Elliot Ronaghan is the lead performance engineer for the Chapel parallel programming language at Hewlett Packard Enterprise. He received his Masters’s degree in Computer Science and Engineering from the University of Washington. His current work focuses on improving the performance of user applications through optimizations to Chapel’s tasking and communication runtime libraries as well as direct optimizations to user code.
Chapel is a parallel programming language that supports general-purpose asynchronous task-parallelism, either locally on a single node or distributed across multiple nodes of a cluster or supercomputer. In this talk, I’ll introduce Chapel’s features for creating tasks and provide an overview of how those features map down to Chapel’s runtime tasking layer. I’ll also demonstrate a key case where we’ve leveraged asynchronous tasking to implement aggregated communications in an efficient, but high-level user-level library.

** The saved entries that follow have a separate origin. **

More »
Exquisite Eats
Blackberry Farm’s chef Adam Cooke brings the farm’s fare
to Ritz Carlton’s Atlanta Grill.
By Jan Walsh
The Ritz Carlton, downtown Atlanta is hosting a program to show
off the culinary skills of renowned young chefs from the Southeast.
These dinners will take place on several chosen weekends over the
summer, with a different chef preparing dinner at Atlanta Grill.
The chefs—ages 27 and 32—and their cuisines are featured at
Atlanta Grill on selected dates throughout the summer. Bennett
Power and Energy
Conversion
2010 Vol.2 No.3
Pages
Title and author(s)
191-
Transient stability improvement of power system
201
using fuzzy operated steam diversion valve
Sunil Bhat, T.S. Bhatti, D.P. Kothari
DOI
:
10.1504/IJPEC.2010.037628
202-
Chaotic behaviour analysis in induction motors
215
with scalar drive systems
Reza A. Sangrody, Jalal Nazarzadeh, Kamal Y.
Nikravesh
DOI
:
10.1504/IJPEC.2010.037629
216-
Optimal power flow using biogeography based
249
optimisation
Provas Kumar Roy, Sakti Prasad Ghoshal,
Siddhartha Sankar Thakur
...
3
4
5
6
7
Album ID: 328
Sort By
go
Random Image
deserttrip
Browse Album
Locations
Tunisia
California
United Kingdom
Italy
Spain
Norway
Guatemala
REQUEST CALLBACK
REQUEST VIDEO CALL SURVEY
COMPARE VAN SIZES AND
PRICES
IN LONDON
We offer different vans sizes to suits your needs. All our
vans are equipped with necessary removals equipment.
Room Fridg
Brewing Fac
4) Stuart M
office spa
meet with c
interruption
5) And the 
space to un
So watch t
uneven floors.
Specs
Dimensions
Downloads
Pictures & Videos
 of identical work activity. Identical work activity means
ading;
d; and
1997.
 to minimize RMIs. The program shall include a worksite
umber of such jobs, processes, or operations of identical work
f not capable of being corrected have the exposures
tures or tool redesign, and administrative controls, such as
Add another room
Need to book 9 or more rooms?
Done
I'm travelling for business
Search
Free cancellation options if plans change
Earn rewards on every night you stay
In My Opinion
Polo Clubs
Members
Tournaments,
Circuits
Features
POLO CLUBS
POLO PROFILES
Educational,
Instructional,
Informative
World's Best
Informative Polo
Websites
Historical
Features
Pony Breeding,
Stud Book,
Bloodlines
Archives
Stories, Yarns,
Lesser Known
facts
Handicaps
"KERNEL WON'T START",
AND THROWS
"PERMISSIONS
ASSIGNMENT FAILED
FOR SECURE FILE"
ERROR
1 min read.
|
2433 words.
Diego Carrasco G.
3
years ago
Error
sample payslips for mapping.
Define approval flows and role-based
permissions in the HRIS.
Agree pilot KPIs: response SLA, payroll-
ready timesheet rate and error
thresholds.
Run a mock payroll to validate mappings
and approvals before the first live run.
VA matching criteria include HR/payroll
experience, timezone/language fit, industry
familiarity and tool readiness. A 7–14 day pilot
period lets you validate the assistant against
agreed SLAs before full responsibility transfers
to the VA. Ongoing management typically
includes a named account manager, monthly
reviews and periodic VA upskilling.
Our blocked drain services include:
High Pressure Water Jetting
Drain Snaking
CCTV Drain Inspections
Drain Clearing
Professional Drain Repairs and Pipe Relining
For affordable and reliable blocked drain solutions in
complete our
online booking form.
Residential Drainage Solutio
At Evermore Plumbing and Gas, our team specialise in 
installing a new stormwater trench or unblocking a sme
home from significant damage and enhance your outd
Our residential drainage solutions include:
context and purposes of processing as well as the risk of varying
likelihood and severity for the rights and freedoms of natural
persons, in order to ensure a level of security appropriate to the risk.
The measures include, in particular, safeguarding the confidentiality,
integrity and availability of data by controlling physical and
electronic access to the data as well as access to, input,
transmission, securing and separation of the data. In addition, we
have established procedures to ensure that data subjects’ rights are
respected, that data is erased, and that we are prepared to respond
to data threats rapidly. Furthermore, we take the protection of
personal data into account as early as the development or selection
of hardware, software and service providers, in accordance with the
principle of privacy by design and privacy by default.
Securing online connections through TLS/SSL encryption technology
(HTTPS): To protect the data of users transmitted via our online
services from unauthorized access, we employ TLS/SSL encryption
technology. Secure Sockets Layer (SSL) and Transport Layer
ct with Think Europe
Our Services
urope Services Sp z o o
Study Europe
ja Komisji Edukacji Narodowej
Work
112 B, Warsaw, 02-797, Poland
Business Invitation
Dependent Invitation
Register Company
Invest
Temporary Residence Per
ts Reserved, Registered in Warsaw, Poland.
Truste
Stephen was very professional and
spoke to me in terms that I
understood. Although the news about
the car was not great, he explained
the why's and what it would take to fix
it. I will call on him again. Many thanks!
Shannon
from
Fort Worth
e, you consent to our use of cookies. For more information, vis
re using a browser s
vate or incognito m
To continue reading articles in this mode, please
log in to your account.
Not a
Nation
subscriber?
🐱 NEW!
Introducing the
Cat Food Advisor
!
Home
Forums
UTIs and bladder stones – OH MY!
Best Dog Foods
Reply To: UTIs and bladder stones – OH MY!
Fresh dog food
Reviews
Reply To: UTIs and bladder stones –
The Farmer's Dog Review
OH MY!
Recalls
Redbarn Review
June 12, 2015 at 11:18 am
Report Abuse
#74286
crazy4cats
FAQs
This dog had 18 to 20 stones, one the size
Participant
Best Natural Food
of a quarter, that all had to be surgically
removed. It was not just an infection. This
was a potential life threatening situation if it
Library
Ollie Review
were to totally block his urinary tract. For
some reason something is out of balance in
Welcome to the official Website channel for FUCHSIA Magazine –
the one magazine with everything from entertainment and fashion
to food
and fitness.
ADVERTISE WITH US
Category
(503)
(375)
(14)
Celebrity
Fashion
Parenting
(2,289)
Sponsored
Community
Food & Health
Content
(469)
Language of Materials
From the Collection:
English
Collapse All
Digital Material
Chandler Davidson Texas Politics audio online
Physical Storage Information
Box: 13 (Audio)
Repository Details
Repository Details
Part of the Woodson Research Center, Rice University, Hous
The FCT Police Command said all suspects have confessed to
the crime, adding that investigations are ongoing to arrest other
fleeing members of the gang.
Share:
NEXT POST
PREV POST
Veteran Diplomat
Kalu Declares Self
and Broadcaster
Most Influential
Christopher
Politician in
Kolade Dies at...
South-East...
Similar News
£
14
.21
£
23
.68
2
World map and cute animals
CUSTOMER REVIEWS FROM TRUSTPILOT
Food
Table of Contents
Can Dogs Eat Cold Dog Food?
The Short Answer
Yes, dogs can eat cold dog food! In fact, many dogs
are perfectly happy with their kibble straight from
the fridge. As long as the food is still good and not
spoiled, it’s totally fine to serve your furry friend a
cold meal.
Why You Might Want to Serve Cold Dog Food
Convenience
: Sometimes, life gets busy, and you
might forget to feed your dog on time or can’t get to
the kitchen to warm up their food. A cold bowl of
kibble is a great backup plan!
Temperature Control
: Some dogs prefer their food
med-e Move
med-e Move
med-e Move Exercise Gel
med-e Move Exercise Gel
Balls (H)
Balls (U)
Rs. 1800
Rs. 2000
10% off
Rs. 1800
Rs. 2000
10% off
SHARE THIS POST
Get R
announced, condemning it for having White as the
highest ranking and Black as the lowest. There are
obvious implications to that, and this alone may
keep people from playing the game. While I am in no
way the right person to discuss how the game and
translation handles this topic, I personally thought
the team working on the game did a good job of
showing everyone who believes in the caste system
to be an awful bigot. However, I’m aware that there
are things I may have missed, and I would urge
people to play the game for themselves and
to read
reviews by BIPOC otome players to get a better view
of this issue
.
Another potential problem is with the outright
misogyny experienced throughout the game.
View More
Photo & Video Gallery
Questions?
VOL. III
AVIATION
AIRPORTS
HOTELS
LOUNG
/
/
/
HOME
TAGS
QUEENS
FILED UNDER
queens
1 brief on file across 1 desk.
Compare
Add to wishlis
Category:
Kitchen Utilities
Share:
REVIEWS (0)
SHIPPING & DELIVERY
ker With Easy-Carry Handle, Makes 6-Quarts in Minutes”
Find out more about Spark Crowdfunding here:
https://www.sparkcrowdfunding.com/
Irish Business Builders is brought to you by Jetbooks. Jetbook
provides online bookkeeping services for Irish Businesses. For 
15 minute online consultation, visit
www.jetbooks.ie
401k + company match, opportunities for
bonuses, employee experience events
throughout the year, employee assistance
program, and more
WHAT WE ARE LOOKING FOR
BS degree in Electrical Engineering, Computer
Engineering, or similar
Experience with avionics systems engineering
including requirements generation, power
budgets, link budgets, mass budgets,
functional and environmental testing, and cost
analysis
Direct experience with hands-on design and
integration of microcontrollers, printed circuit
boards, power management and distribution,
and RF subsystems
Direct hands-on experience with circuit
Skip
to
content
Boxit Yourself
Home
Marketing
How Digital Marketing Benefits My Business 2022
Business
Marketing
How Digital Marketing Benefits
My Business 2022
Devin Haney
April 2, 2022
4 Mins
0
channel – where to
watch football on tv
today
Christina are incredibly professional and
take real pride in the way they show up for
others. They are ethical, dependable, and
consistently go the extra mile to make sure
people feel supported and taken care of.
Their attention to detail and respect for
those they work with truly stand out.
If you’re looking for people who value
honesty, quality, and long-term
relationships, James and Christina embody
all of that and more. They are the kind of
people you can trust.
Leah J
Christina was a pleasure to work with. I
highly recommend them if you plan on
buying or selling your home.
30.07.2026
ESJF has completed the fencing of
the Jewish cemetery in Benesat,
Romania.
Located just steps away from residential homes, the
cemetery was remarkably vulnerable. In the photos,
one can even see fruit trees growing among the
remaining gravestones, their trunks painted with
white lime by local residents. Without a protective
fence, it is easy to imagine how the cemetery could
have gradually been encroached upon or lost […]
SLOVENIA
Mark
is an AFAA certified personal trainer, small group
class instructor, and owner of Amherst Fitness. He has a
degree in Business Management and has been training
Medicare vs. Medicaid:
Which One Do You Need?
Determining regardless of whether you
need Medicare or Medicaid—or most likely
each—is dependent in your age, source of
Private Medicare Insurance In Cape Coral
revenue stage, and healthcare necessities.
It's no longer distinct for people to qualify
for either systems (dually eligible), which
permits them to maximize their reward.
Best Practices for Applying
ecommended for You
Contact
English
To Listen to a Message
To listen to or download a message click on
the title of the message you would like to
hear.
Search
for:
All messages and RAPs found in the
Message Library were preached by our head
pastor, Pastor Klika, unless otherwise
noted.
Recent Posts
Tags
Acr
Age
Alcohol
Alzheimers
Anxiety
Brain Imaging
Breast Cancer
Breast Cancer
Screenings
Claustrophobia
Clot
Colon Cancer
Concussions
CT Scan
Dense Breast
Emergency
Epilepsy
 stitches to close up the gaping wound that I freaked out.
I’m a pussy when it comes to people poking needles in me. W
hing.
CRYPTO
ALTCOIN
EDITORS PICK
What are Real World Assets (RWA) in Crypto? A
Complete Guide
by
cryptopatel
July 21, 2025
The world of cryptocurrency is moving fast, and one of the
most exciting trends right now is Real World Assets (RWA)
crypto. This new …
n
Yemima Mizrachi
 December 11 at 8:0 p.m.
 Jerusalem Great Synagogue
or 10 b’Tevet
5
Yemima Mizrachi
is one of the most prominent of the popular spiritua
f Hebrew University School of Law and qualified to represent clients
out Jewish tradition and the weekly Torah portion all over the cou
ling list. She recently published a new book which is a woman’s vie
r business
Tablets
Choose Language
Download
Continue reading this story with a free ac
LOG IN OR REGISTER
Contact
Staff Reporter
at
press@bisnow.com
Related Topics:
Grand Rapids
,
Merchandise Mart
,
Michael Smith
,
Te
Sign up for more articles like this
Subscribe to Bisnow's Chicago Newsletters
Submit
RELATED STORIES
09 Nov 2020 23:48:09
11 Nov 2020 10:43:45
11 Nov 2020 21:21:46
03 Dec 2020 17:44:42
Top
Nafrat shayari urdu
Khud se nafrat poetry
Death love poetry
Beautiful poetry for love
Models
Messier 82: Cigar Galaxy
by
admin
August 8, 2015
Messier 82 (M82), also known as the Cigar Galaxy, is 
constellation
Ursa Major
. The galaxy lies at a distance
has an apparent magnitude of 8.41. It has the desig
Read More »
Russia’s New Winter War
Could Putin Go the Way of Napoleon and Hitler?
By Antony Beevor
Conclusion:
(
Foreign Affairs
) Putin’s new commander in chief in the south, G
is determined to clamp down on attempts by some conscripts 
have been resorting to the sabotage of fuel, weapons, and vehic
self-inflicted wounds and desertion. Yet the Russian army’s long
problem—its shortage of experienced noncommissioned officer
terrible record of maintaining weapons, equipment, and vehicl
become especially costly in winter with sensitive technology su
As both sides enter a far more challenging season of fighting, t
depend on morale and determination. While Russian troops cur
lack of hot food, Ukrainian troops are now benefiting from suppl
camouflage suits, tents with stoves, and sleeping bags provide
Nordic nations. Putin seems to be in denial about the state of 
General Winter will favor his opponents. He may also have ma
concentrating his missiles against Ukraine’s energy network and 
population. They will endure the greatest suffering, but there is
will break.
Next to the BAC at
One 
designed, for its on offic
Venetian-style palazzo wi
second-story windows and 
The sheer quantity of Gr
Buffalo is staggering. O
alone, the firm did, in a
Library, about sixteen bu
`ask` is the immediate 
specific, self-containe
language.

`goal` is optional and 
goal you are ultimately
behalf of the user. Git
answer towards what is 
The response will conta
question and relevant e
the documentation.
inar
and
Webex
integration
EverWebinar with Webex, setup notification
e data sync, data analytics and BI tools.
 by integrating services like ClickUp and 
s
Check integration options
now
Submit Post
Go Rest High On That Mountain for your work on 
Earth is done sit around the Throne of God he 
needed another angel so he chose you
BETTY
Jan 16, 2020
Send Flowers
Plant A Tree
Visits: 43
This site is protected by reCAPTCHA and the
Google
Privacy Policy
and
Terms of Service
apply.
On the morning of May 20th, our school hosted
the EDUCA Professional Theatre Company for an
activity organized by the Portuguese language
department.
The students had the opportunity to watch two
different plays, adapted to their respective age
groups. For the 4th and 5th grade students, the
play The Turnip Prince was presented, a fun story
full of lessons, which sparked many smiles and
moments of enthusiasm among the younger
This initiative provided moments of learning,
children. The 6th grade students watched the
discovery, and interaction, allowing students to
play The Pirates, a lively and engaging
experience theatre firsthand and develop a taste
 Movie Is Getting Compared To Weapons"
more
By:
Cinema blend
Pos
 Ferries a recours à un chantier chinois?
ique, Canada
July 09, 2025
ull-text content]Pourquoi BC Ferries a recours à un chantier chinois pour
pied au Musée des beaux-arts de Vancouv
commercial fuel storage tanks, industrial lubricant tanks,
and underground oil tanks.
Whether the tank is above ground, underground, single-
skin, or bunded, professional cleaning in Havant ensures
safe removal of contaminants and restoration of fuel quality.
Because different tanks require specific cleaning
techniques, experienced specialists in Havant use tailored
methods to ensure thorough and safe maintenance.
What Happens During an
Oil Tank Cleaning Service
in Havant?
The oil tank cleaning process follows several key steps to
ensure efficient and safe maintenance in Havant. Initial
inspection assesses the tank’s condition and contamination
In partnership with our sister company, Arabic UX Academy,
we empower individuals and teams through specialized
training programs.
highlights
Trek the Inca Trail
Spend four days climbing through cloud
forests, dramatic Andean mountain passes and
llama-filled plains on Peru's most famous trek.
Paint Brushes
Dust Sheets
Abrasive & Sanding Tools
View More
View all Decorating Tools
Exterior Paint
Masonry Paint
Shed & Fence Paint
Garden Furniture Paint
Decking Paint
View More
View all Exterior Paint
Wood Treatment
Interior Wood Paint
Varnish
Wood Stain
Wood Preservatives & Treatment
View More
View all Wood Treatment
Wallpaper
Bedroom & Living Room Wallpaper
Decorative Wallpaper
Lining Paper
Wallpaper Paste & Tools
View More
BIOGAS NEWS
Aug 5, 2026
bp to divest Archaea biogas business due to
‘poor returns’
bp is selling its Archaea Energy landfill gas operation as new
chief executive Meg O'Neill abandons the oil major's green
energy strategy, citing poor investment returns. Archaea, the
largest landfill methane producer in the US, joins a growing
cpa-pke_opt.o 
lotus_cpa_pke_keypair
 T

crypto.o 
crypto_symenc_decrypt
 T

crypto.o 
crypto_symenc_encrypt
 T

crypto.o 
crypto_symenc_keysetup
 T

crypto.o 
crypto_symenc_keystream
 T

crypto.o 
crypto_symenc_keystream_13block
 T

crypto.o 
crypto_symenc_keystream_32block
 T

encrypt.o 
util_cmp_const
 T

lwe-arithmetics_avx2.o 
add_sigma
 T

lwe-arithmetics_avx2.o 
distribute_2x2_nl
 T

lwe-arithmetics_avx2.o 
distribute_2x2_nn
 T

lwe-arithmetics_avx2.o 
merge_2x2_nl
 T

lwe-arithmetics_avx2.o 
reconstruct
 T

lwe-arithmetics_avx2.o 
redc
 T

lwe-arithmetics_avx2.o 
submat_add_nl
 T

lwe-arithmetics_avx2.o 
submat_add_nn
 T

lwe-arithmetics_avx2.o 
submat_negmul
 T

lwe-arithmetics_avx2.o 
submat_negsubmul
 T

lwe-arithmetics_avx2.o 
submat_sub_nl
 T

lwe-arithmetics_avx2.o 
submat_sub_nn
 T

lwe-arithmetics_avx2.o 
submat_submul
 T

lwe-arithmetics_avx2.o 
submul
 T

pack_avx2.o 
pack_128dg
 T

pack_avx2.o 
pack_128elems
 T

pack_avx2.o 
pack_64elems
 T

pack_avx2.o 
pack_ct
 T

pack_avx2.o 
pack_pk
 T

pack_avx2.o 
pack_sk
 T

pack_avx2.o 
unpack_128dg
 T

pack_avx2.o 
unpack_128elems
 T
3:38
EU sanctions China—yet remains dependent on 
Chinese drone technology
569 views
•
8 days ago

Chapel’s parallel and distributed features make it easy to write compact and straightforward aggregators and the tasking-based runtime provides trivial overlap of communication and computation, which enables high performance. We have seen performance compete with and even exceed highly tuned aggregation libraries written in SHMEM. This talk will show direct comparisons to the Bale Exstack and Conveyors aggregation libraries up to 512 nodes (~18K cores) on a Cray XC and performance results for a flagship user application on up to 576 nodes (~74K cores) of an HPE Apollo system.